_Problem to solve_
Working from the records below, repeat exactly the lines starting at the line that contains "red fire truck | 18.01" and ending at the line that contains "Across: 600; down: 397", inclusive.

_Material for this exercise_
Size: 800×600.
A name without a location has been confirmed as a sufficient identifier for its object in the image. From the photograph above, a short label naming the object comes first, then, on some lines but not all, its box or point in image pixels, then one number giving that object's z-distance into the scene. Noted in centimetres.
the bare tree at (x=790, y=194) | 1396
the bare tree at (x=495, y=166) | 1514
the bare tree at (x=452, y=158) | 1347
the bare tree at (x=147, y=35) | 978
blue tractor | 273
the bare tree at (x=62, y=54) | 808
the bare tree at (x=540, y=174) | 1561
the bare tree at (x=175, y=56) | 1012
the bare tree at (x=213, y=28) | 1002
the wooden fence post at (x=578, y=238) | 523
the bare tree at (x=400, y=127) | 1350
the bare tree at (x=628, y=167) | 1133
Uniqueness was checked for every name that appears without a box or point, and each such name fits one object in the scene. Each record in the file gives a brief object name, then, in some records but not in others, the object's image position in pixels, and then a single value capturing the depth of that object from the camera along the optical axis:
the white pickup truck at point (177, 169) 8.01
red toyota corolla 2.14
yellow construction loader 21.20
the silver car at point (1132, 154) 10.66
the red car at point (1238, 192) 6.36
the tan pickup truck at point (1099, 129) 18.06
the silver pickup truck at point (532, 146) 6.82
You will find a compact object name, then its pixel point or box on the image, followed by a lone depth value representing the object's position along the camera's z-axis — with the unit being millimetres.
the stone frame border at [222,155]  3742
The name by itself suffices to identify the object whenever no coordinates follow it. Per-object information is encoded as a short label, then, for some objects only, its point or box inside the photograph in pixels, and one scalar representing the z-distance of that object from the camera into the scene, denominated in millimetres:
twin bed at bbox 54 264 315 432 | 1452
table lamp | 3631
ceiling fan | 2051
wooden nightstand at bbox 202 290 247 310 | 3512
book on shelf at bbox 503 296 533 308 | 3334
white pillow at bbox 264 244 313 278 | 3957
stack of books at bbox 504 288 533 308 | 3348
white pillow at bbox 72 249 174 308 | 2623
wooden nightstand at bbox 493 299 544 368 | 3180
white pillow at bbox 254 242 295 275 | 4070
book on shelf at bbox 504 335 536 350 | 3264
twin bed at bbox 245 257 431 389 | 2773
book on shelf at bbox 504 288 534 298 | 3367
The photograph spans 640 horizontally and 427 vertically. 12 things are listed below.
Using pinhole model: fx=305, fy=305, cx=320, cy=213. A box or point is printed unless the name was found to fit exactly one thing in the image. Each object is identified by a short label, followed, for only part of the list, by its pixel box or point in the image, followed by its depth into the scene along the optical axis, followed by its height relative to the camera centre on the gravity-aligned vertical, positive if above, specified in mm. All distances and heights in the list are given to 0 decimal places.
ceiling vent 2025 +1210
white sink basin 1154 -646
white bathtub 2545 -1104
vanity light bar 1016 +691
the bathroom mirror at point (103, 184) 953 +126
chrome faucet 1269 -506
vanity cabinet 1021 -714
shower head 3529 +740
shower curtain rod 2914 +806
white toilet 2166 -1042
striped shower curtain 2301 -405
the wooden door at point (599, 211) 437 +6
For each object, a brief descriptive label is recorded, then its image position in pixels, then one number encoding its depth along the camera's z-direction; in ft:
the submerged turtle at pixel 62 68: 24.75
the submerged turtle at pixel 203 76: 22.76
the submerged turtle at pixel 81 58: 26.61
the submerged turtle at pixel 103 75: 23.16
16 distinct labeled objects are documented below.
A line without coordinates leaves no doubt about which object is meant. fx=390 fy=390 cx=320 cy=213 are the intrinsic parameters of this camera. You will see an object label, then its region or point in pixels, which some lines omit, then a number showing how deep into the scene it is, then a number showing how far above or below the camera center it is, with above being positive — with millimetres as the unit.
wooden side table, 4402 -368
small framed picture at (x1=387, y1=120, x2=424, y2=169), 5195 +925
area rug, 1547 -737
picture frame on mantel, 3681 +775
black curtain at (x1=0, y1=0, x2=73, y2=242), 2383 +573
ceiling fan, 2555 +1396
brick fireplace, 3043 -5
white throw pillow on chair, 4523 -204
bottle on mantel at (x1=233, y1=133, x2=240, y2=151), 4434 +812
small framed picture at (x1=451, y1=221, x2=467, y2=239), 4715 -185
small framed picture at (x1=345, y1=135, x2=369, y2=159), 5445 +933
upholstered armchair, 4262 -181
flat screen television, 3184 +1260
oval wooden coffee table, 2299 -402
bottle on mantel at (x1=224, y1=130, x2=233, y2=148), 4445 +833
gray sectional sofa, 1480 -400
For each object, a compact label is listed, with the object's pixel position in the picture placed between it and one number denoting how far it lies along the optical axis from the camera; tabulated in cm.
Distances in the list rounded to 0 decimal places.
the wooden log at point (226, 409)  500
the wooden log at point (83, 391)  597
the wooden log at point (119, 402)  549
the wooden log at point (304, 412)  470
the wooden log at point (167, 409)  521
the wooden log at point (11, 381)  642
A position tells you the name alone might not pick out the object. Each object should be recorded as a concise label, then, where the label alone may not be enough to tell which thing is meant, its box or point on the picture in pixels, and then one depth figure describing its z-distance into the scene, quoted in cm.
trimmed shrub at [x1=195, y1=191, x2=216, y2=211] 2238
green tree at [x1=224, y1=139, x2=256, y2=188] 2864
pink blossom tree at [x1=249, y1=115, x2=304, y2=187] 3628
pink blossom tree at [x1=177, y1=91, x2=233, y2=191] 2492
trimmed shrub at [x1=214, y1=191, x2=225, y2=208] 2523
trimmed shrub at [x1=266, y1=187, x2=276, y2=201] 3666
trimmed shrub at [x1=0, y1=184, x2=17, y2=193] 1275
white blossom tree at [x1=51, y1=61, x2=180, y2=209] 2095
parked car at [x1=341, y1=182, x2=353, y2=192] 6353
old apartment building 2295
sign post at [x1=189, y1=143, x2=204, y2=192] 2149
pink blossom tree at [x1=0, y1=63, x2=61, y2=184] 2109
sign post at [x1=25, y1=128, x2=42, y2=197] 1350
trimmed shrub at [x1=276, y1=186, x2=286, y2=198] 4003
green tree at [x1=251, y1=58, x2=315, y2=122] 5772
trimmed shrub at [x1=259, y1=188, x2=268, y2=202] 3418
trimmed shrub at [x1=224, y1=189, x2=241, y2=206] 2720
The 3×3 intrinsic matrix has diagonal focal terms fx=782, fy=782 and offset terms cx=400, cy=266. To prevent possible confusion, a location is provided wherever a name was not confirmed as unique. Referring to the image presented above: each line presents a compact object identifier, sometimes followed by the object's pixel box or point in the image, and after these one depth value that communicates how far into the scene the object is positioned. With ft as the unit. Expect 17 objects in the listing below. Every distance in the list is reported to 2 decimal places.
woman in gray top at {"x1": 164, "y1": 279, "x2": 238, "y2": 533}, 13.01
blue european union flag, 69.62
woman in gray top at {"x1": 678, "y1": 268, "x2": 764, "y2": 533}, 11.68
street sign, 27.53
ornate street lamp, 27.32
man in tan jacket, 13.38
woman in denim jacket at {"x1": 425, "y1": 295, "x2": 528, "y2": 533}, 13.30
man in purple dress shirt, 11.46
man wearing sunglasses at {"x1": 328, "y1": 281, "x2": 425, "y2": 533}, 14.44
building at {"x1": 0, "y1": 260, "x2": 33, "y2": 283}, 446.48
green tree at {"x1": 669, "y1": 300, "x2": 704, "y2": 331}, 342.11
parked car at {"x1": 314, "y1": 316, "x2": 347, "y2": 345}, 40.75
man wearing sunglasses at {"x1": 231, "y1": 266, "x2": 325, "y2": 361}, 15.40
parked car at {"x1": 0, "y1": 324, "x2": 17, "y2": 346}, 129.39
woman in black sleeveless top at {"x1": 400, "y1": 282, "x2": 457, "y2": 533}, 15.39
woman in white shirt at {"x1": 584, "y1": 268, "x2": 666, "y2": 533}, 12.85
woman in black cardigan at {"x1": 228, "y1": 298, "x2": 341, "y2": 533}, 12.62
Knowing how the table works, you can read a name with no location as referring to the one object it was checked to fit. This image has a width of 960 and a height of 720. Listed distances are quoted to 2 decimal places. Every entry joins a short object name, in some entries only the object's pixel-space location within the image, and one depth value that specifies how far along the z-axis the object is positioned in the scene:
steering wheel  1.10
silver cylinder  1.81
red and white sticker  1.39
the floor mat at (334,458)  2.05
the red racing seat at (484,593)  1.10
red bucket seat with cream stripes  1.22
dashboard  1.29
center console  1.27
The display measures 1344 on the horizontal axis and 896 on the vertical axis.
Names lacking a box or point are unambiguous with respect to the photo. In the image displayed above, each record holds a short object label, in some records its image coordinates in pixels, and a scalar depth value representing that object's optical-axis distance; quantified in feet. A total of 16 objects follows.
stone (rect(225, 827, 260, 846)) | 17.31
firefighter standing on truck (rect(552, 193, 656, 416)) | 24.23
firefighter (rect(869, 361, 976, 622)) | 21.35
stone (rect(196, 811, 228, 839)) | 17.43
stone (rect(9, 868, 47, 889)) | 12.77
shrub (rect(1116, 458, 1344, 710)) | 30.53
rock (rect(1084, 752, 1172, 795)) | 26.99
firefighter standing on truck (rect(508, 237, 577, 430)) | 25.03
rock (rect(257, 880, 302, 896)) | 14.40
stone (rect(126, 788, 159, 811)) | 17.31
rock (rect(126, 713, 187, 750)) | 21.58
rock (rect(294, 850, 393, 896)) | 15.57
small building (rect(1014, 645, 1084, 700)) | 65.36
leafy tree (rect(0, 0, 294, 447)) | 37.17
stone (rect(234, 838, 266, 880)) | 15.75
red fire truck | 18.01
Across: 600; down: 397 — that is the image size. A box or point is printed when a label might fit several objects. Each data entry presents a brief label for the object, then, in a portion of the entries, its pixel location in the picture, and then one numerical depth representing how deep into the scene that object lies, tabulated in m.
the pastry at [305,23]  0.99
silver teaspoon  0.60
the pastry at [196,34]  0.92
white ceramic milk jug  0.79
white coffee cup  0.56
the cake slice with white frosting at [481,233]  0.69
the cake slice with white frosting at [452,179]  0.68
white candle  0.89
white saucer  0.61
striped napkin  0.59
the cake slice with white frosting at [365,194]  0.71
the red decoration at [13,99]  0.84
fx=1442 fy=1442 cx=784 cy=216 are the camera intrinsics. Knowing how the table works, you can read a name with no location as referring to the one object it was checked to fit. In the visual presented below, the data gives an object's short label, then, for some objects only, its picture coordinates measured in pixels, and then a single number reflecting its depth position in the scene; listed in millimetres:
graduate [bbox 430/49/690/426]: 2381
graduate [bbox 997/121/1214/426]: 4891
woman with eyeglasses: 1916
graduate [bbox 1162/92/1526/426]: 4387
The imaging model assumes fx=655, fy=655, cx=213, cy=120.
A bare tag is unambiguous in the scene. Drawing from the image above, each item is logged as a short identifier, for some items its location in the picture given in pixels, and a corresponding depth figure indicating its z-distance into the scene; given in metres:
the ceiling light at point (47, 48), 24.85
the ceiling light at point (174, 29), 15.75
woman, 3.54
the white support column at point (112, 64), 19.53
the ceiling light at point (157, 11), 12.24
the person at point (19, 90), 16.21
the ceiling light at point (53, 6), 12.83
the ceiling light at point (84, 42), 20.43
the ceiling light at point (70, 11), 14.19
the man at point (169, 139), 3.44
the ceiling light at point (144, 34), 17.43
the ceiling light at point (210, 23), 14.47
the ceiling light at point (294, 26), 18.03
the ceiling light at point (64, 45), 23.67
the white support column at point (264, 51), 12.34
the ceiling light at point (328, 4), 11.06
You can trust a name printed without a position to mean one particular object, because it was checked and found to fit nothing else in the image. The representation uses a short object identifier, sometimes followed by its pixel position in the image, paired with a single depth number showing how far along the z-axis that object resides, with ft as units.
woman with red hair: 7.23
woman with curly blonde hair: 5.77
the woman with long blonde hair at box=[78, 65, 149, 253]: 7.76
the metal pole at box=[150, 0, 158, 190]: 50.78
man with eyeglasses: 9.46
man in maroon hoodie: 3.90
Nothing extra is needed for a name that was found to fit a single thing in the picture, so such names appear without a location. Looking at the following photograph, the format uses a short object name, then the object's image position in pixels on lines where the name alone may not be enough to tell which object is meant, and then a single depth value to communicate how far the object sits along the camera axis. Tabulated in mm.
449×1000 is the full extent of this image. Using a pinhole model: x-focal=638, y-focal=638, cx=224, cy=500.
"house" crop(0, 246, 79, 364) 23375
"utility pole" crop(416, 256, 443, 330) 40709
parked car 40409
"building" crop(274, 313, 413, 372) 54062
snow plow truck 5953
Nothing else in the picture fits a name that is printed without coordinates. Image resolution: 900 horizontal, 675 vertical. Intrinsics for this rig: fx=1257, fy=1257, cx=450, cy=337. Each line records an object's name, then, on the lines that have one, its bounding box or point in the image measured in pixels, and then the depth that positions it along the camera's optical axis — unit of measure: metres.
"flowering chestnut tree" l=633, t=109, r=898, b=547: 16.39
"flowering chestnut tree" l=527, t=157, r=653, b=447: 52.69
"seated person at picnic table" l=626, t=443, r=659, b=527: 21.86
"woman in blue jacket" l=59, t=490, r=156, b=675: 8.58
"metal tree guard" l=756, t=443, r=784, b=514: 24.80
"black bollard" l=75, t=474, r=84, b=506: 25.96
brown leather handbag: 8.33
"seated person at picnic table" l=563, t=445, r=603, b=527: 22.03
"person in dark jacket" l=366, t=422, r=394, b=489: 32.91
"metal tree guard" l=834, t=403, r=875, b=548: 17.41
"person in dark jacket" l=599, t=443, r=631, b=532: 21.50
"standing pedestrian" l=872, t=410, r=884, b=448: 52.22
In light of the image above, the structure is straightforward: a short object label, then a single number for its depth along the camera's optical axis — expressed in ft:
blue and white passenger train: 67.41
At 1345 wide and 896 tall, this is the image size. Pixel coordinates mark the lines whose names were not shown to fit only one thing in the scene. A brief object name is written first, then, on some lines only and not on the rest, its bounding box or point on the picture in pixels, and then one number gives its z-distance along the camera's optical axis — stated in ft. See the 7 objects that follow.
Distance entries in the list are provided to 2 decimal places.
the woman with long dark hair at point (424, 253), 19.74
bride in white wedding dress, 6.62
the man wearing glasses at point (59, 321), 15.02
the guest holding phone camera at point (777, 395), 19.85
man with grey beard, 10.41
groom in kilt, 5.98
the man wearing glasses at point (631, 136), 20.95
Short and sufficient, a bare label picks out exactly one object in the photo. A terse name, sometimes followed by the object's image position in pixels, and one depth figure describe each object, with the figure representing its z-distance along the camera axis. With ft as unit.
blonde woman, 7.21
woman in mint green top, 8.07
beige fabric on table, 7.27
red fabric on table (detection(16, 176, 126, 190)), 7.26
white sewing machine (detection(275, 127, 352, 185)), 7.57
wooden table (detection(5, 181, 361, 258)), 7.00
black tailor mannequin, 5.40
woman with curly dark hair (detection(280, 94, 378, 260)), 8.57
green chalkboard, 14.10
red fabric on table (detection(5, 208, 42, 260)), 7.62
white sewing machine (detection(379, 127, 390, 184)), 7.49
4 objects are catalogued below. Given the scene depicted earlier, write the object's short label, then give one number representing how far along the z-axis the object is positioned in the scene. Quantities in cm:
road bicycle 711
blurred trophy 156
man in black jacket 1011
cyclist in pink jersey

_Solution to this exercise_
red fire truck | 18.01
Across: 600; down: 397 — that is the image size. A box or point is printed when a label might fit several objects. Each data entry presents a brief label for the object, then, in a portion of the entries, its pixel location in the picture, and then one numerical depth representing how deep into the scene that object lies, tabulated in m.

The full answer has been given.